[[ THE INPUT open ]]

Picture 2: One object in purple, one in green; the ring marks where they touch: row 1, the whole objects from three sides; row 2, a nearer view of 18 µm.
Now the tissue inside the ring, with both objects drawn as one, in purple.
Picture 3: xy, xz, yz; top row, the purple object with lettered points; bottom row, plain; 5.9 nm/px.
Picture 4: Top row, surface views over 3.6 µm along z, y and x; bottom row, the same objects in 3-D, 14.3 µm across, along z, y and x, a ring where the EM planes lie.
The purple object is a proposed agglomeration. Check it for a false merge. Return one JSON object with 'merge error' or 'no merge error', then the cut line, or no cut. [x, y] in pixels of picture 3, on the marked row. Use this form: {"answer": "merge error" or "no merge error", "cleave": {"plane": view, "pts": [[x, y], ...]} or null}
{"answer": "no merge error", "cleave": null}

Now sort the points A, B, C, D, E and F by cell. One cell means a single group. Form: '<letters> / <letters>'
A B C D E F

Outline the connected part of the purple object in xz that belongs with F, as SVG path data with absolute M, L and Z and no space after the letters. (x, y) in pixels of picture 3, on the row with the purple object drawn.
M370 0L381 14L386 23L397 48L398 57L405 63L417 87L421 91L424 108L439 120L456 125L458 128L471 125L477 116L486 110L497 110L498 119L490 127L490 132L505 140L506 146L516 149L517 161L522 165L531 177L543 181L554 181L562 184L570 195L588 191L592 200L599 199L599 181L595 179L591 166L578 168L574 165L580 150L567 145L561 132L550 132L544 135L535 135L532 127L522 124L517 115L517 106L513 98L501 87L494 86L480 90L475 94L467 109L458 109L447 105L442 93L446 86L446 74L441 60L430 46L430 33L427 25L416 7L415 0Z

[[ THE INPUT closed ]]
[[ THE INPUT open ]]

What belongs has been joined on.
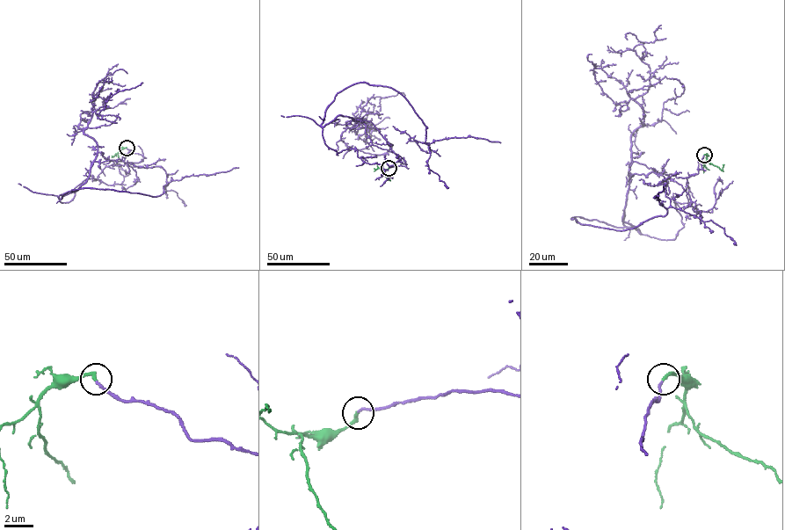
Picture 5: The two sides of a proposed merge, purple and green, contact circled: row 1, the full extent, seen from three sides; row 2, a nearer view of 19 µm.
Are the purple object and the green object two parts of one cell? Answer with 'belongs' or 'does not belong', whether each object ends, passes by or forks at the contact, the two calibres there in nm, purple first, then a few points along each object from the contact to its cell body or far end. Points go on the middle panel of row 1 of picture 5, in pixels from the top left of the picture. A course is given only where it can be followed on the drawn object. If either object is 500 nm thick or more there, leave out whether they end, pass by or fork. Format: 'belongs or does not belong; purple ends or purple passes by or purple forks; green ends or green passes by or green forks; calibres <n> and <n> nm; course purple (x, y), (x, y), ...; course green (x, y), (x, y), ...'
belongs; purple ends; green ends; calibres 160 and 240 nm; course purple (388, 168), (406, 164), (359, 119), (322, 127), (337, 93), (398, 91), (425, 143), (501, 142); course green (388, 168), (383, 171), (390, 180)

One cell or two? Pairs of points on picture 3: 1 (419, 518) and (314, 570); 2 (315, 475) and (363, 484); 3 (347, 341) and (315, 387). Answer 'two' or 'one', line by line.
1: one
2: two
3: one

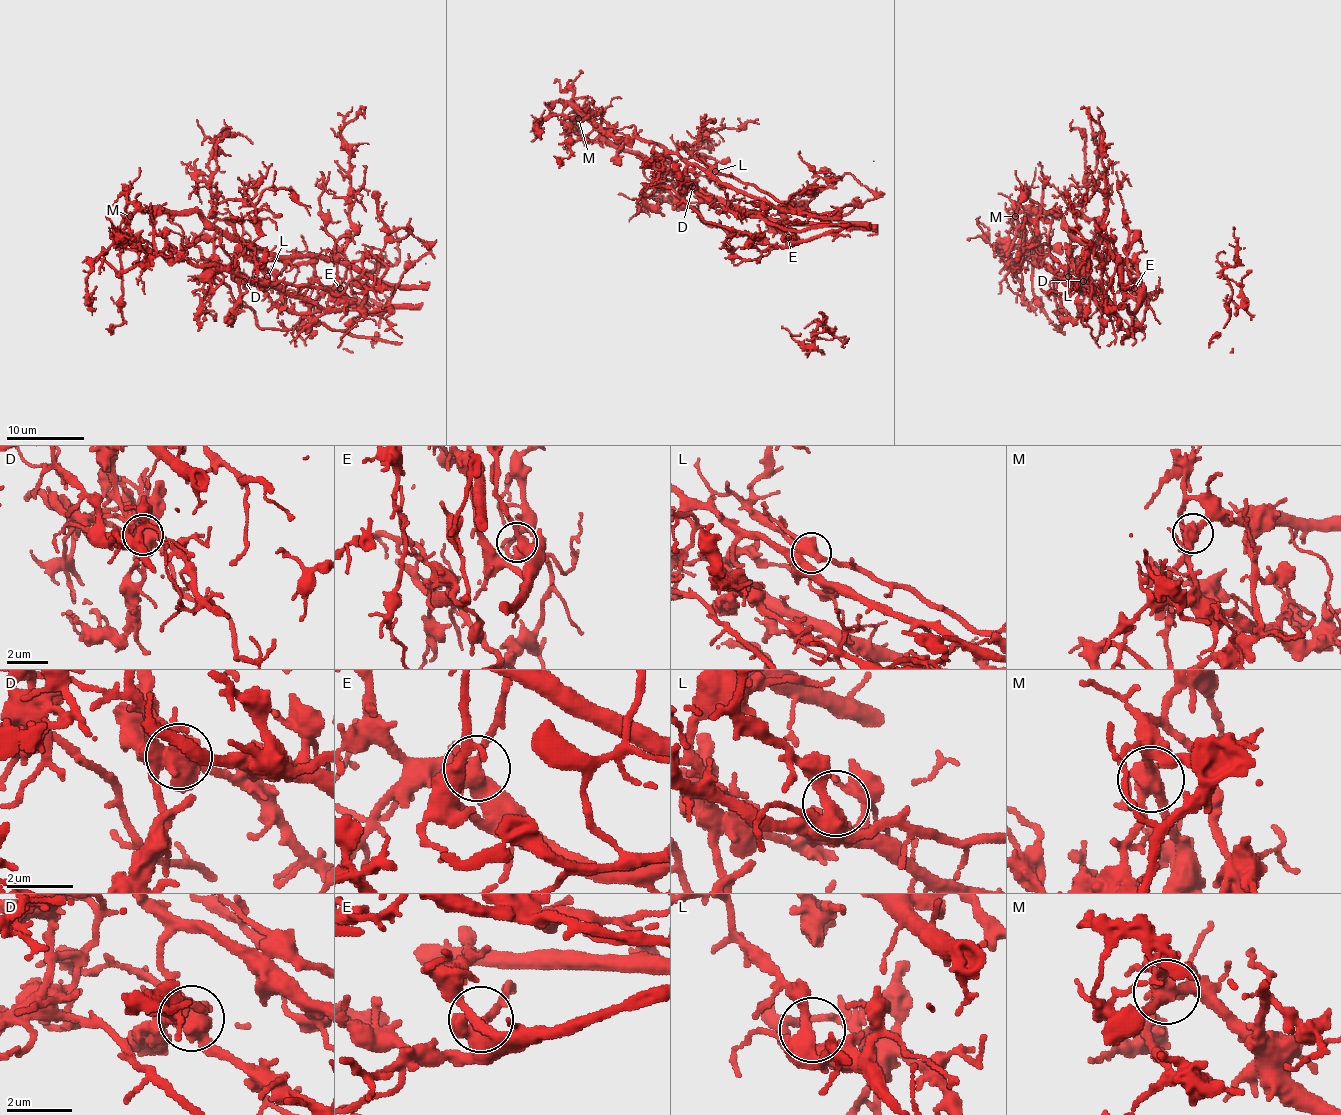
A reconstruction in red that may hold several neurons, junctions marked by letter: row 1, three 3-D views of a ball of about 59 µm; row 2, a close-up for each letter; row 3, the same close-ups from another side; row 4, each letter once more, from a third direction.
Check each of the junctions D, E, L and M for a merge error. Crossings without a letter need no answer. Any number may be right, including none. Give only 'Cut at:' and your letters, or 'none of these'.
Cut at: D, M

[[ THE INPUT closed ]]
[[ THE INPUT open ]]

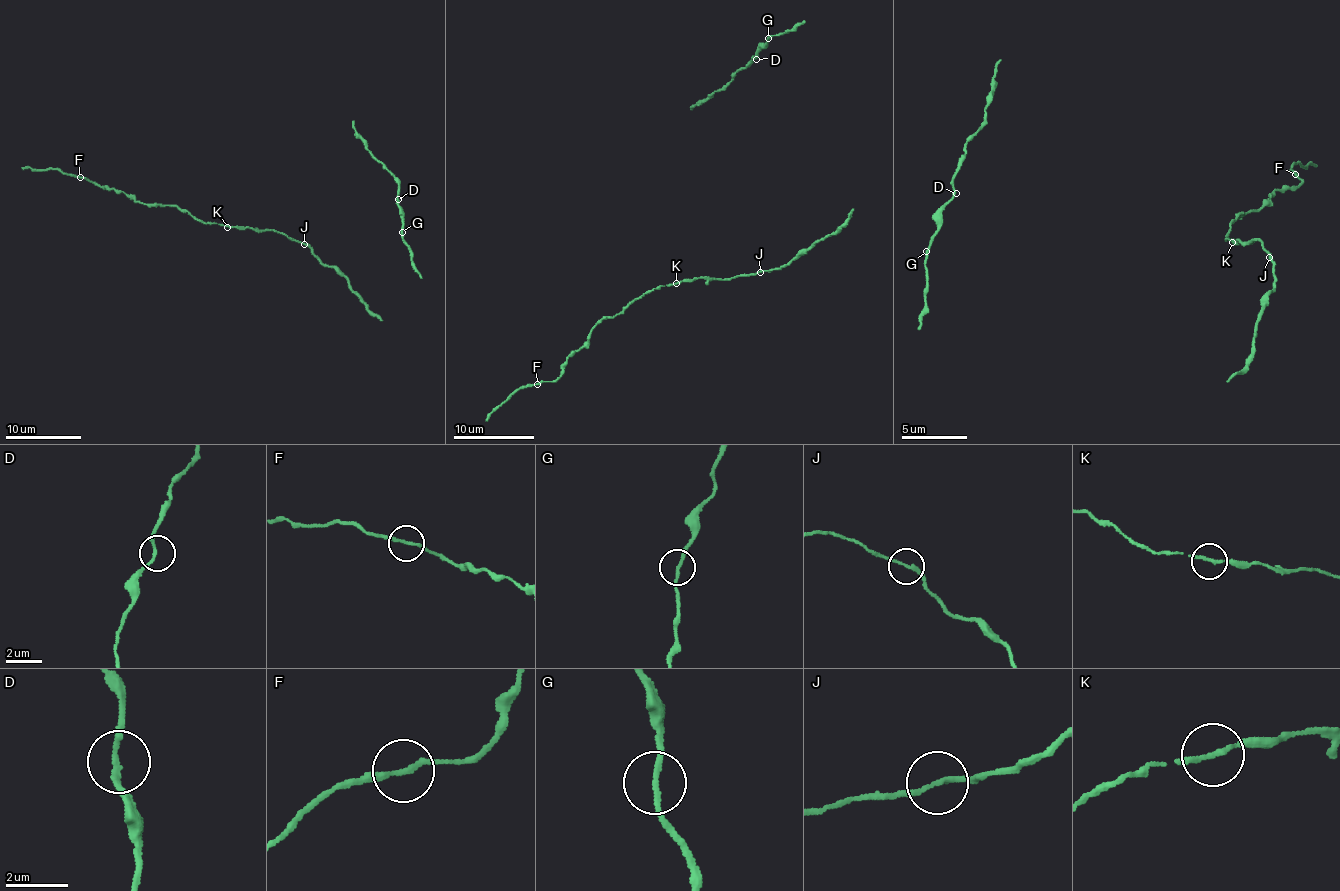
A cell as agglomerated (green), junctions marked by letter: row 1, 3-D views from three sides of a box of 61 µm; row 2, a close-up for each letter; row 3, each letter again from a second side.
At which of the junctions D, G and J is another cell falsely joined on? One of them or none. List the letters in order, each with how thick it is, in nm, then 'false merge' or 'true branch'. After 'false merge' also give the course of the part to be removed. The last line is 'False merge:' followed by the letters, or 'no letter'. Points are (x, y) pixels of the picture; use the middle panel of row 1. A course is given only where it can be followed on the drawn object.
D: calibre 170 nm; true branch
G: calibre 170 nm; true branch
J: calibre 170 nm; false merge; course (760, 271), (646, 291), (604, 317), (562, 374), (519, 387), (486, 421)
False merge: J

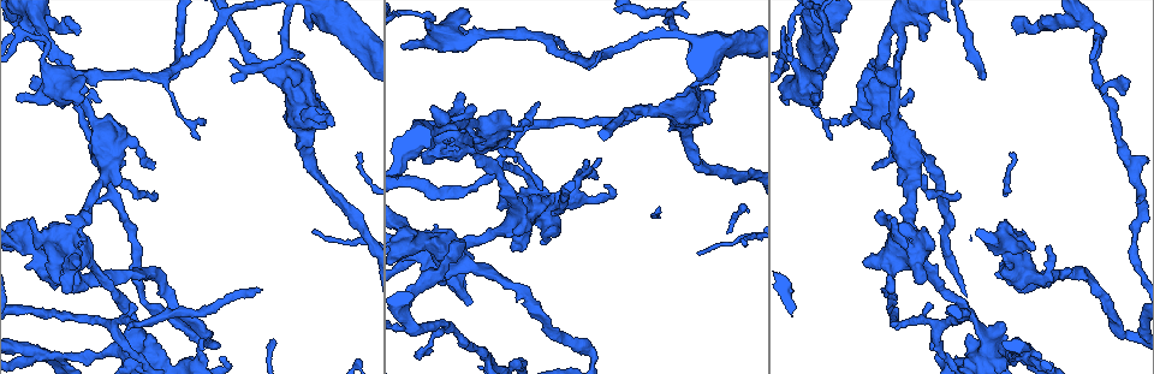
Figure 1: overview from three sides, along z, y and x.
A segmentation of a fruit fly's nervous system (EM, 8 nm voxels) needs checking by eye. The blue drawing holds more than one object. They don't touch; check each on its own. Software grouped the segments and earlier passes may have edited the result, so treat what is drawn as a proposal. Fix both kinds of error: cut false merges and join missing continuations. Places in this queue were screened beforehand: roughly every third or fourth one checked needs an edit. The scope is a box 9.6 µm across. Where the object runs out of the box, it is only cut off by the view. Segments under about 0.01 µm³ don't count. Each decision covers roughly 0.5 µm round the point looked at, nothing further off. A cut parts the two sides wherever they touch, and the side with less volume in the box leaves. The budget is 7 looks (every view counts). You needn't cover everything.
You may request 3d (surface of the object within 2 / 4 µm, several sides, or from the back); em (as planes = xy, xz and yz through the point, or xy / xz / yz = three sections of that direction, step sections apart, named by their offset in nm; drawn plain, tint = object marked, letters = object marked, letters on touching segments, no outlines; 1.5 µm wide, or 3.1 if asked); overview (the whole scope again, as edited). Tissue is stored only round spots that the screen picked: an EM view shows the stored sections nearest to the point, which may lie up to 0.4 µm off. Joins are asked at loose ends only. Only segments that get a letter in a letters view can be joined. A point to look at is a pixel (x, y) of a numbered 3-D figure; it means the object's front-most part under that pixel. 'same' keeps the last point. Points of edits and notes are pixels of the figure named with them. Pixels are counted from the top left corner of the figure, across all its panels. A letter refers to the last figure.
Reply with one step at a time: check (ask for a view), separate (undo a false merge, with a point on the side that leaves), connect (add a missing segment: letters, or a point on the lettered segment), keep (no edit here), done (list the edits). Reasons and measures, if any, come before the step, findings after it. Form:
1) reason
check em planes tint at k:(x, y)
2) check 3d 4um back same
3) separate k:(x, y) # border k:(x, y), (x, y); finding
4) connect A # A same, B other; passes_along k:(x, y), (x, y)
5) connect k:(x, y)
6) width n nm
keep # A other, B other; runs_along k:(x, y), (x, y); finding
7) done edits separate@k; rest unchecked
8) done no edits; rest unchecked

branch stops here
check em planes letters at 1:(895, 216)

[[ THE INPUT closed ]]

-- YOUR INSTRUCTIONS --
Scan the records for lines with the word "objects". Report how many, with no other words.

-- TASK SOLUTION --
3